In the next few sections we look at the concept of power, and where power resides. We start with the body as a point of power, and women who look to use their bodies to exhibit this power. This is tricky territory, as women’s bodies are traditionally subject to objectification, and to seduce with an image of one’s body quickly plays into this. So how do they try to overcome this obstacle? Carolee Schneeman, starts with videotaped performances of bodies writhing in piles of meat, her body covered with sculptural materials as if she were herself a canvas. Then, in her most famous work, pulls a scroll from her vagina that confronts a film critic who has told her the messy feminine and emotional esthetic of her films makes them unwatchable. Hanna Wilke tries through various means to objectify herself and the female body while adding aggressive elements like guns, prosthetic wounds, and maladies to distance the viewer and bring humanity back to the body. She posses in pinup fashion covered with little sexual organs made of chewing gum attached all over her body and sais ““I chose gum because it’s the perfect metaphor for the American woman – chew her up, get what you want out of her, throw her out and pop in a new piece,.” When she herself succumbs to lymphoma at the age of 53, she documents her deterioration and forces the viewer to see women not just as objects but also as human.
As much as the body is a place of power, so is the voice, and this is explored by artists such as Barbara Kruger and Jenny Holzer. Kruger uses the language to consumer advertisements and cold war propaganda to lambaste the viewer for their complicity in male power. Jenny Holzer explores many voices through her truisms, and finds various artistic media with which to display these thoughts. Her piece Detained, from 2008, displays “redacted” documents obtained through the freedom of information act. These documents detail the controversial treatment of prisoners in Guatanamo. Throughout the documents, text has been blacked out before the report was made public, showing that we still live in world which fears the power of the voice.

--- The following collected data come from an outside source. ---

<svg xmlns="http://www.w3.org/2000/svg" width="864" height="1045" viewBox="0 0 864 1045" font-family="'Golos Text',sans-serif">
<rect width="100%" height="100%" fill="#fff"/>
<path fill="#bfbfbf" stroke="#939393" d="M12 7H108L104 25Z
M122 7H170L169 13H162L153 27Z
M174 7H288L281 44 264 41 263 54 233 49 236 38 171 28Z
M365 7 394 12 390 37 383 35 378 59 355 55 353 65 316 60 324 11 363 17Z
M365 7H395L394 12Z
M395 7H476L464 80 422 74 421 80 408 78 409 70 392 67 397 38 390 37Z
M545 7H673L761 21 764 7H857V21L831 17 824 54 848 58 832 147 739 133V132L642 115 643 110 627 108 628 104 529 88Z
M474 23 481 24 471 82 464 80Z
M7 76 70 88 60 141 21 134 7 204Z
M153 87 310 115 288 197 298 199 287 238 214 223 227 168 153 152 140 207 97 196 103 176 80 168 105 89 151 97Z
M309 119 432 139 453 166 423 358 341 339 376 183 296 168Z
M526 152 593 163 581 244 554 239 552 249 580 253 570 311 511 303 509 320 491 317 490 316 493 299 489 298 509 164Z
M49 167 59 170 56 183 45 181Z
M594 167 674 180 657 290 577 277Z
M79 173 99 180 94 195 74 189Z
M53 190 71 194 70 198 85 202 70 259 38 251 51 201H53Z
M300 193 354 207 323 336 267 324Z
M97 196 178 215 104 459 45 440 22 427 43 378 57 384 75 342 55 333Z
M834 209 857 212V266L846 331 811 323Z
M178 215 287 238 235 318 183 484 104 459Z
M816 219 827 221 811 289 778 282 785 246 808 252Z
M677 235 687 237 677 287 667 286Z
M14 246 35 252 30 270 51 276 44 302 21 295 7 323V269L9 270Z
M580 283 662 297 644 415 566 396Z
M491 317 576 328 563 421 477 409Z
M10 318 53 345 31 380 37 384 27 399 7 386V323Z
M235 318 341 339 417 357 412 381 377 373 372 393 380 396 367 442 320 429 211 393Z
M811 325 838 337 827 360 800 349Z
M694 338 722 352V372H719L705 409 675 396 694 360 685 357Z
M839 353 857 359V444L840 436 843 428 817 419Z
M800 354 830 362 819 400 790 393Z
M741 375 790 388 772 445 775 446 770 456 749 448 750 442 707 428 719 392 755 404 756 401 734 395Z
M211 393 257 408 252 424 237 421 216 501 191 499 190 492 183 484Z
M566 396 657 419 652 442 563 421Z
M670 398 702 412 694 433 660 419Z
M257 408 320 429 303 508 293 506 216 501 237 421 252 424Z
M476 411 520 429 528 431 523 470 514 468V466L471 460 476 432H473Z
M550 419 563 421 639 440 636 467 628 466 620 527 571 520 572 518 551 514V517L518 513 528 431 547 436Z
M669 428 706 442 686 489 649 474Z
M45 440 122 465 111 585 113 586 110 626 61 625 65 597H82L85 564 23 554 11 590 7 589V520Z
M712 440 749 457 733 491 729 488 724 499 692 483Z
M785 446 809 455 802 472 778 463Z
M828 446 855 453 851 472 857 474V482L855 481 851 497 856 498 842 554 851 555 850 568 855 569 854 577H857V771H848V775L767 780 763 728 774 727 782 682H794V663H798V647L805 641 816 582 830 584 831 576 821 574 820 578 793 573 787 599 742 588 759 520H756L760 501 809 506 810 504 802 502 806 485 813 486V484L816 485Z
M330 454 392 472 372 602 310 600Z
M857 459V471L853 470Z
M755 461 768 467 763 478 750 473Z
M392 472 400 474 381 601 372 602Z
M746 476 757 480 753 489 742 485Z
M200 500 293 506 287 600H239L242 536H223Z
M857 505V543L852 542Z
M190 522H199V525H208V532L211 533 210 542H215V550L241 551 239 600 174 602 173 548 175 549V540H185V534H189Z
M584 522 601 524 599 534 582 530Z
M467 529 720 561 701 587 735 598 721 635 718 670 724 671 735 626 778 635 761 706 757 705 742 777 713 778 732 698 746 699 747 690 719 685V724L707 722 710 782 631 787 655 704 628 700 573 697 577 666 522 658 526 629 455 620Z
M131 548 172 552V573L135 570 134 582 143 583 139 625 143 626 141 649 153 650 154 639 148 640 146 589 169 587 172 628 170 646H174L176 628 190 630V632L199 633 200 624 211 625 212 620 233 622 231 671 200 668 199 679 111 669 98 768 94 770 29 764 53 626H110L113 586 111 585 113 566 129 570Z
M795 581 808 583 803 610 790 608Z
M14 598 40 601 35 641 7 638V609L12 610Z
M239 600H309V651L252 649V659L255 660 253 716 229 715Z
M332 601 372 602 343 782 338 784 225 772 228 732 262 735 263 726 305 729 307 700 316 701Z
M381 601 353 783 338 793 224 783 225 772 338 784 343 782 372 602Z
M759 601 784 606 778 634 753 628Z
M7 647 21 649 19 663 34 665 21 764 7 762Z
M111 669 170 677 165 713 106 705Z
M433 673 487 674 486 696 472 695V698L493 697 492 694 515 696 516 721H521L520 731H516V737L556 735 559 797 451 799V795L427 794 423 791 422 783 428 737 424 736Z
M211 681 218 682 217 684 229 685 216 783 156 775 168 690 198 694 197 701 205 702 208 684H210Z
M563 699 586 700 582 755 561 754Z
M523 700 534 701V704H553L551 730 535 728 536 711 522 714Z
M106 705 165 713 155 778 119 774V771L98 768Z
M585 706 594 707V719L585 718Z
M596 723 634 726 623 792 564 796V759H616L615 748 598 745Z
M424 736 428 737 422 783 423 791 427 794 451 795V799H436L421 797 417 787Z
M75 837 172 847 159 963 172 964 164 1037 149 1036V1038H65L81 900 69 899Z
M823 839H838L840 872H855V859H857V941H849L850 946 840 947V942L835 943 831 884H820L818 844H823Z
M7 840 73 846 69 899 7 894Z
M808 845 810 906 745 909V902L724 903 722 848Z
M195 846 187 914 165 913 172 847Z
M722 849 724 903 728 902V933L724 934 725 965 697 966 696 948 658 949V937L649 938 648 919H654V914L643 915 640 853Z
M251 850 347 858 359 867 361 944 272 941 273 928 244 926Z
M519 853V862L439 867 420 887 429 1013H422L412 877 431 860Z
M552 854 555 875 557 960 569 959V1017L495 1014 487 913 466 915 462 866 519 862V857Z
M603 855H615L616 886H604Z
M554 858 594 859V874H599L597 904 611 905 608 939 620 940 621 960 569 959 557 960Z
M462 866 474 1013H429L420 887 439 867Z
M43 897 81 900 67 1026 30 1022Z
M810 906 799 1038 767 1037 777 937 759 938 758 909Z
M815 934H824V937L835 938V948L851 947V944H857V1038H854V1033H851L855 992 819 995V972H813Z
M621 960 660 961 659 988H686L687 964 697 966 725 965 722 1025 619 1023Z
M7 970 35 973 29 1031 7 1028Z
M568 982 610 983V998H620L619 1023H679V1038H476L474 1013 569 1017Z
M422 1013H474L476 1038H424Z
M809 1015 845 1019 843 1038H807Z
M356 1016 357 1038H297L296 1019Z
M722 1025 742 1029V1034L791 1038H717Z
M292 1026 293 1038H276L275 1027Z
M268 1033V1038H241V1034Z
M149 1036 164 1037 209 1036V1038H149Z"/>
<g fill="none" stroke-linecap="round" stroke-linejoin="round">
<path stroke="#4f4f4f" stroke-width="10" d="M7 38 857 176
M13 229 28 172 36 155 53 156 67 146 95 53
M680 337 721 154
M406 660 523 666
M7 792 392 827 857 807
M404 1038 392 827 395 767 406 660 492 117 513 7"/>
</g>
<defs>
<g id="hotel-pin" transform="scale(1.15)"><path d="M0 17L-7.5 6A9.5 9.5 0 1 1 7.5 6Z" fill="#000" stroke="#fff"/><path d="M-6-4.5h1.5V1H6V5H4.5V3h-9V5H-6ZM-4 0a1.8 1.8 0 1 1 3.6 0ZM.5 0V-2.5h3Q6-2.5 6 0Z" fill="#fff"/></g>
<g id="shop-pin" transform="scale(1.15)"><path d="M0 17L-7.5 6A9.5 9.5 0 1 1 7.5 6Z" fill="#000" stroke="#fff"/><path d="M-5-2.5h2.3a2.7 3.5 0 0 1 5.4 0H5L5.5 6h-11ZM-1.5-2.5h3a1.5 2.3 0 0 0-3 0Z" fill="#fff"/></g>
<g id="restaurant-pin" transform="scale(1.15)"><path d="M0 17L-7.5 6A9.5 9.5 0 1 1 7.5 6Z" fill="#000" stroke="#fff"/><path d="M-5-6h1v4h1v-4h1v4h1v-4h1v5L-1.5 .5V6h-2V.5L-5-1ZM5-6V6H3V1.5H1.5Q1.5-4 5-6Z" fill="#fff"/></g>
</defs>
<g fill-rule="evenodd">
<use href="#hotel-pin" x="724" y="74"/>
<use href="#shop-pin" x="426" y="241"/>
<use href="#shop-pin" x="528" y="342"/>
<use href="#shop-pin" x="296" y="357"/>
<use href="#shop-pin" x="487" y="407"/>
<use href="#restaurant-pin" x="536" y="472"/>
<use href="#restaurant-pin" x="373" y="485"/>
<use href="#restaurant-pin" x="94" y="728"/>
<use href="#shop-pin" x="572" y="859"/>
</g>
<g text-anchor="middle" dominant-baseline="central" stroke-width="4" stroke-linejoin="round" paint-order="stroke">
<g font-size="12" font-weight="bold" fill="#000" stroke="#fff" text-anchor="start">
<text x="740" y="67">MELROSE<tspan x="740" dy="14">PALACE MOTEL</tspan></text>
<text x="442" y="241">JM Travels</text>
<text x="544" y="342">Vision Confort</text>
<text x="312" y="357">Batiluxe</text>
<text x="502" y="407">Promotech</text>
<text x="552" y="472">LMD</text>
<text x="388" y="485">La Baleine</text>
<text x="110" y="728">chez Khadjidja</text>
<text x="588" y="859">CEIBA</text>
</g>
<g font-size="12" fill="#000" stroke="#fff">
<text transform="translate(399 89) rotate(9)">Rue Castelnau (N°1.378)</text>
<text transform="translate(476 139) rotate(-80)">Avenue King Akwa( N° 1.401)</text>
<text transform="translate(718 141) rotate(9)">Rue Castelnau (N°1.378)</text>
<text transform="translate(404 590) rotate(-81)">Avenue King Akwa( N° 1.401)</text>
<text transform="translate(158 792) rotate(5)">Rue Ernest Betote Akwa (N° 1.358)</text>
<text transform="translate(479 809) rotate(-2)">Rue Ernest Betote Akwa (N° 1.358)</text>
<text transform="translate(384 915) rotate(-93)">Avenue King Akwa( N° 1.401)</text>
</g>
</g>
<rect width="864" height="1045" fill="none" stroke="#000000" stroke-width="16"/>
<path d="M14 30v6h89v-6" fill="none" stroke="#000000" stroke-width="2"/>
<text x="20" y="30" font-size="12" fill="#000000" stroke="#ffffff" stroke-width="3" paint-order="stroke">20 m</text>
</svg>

Finally we look at the gaze as a source of power. Just by looking, by confronting the viewer, the artists gains power. We see this today throughout this lecture, when photographs of artists depict themselves looking straight back at us. Sophie Calle is one example of an artist who takes this to an extreme, as she becomes the voyeur, following people unsuspecting through the streets, or photographing their possessions when they are out of their hotel rooms. Sue Williams shows us that knowing what to look for is as important as the looking. Her seemingly innocent abstract paintings take on a new level of meaning once we know that within the gestures are hidden sexual organs and exploded body parts, challenging notions of sexuality and violence.
What was Womanhouse? What is The Dinner Party?
Which artist compiled lists of text that she called Truisms?
Which of these artist’s work also fits into other movements that we have studied?